**Work required**: Copy every text line of the data below word for word, leaving out the pictures.

****

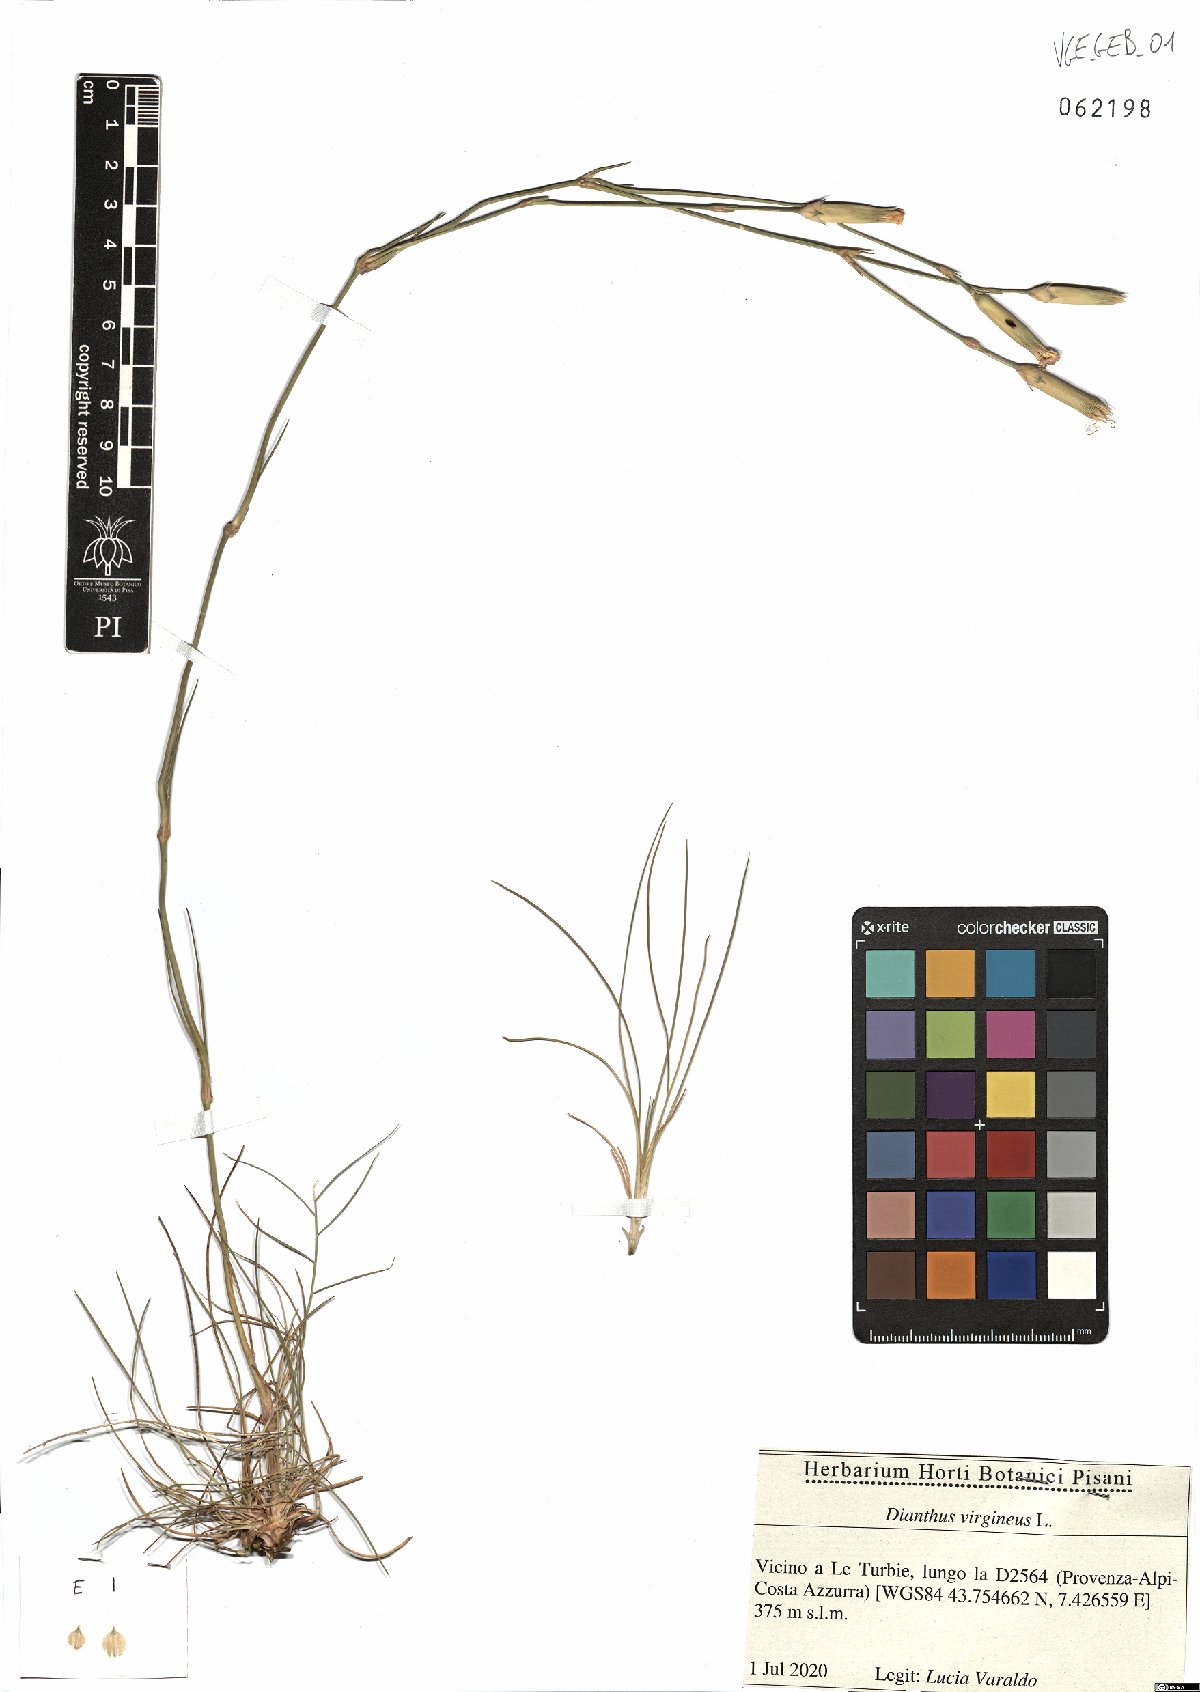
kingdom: Plantae
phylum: Tracheophyta
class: Magnoliopsida
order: Caryophyllales
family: Caryophyllaceae
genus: Dianthus
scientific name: Dianthus virgineus
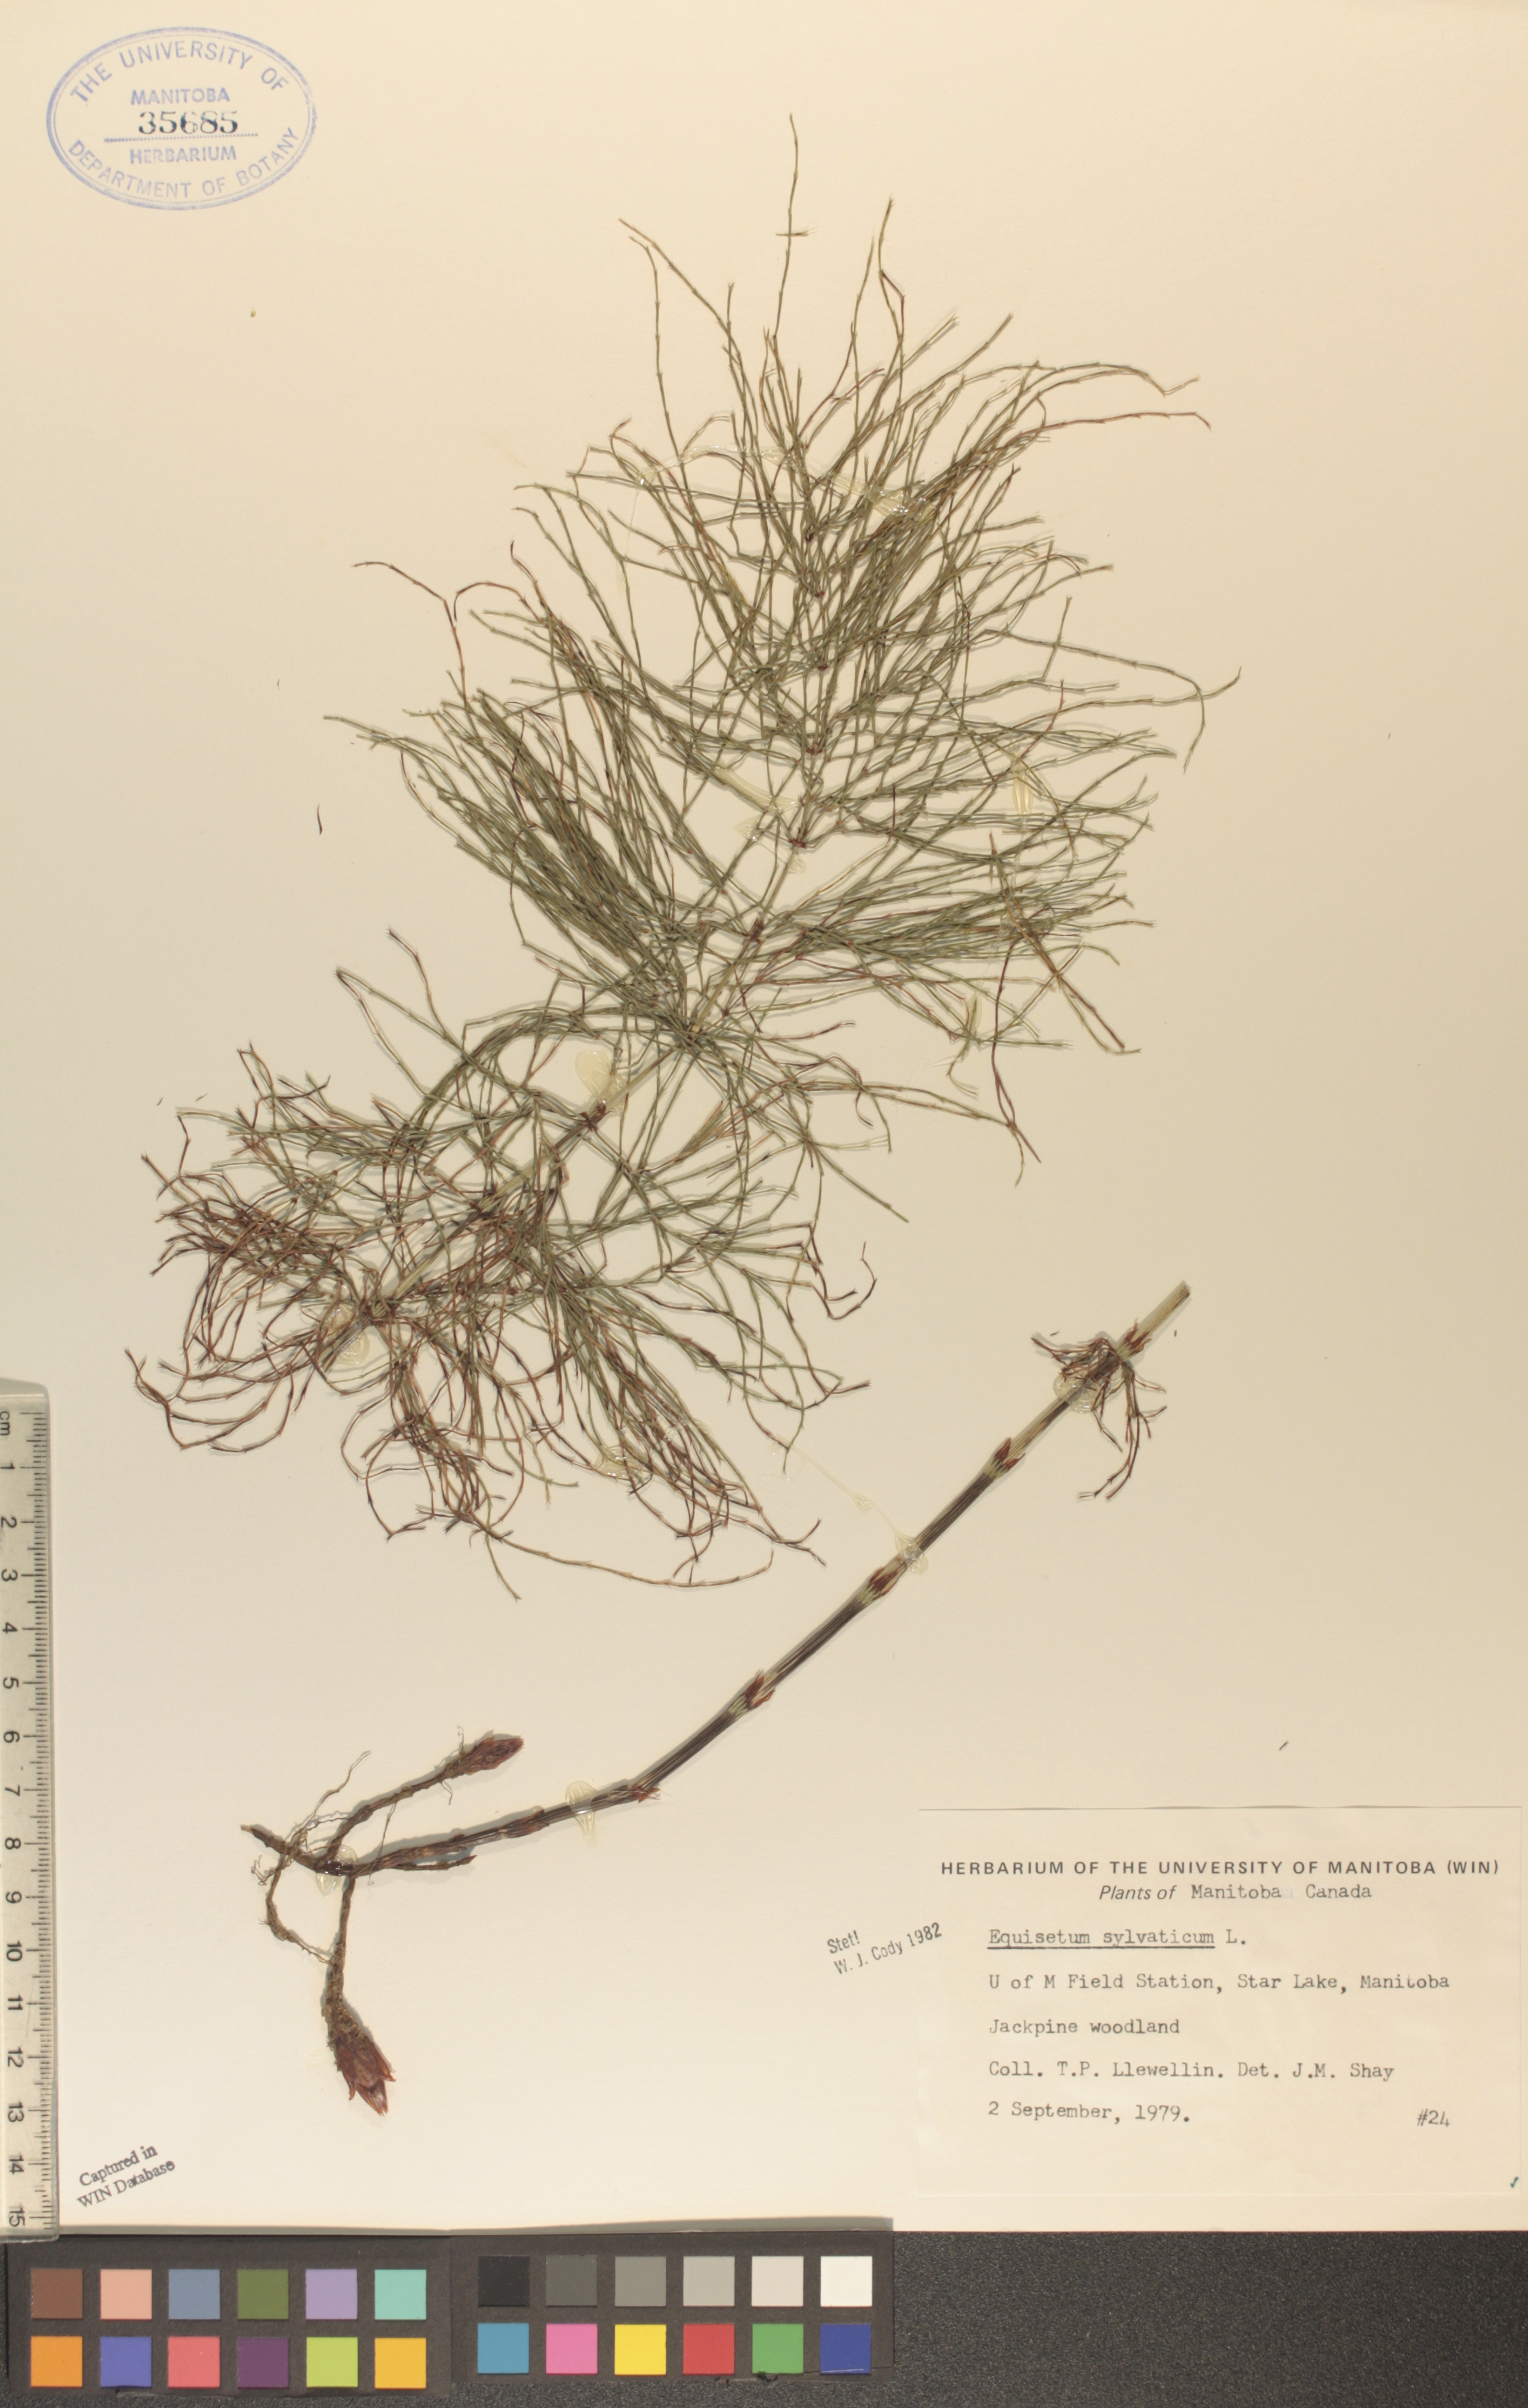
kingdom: Plantae
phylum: Tracheophyta
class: Polypodiopsida
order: Equisetales
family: Equisetaceae
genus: Equisetum
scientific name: Equisetum sylvaticum
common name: Wood horsetail
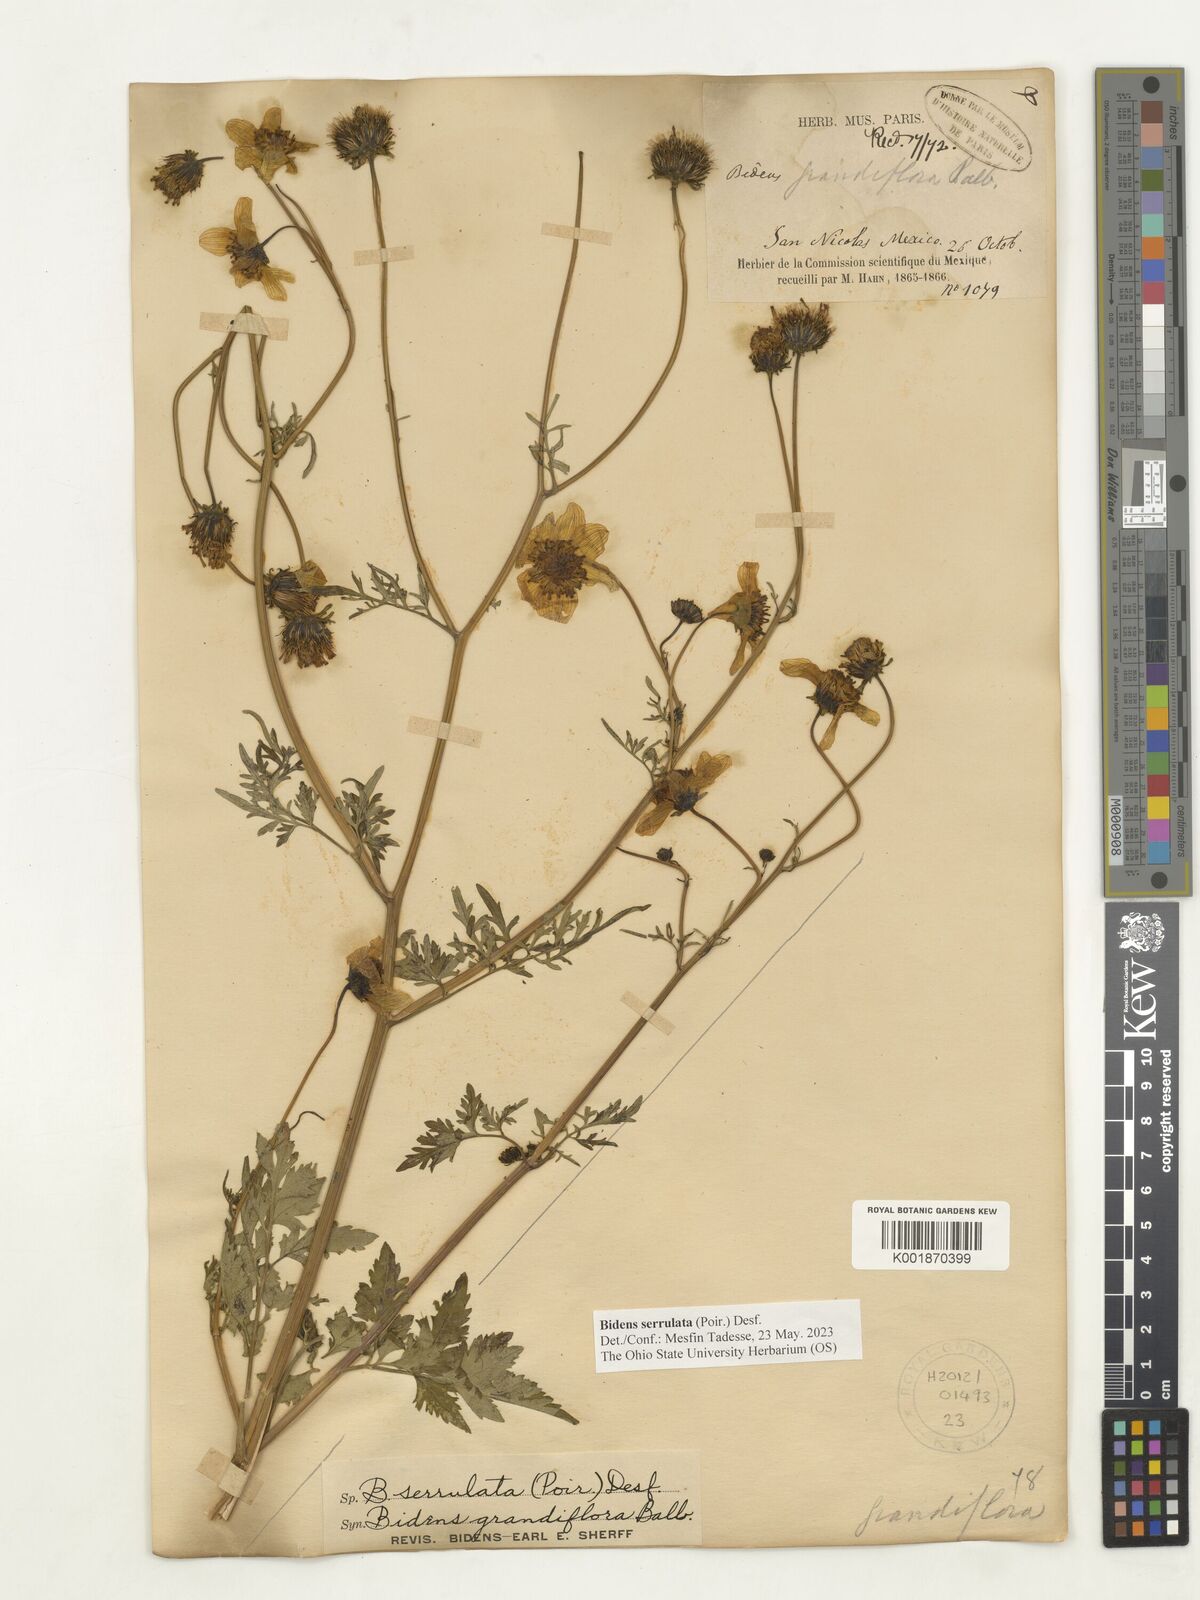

****

**Exercise response**:
kingdom: Plantae
phylum: Tracheophyta
class: Magnoliopsida
order: Caryophyllales
family: Caryophyllaceae
genus: Dianthus
scientific name: Dianthus virgineus
kingdom: Plantae
phylum: Tracheophyta
class: Polypodiopsida
order: Equisetales
family: Equisetaceae
genus: Equisetum
scientific name: Equisetum sylvaticum
common name: Wood horsetail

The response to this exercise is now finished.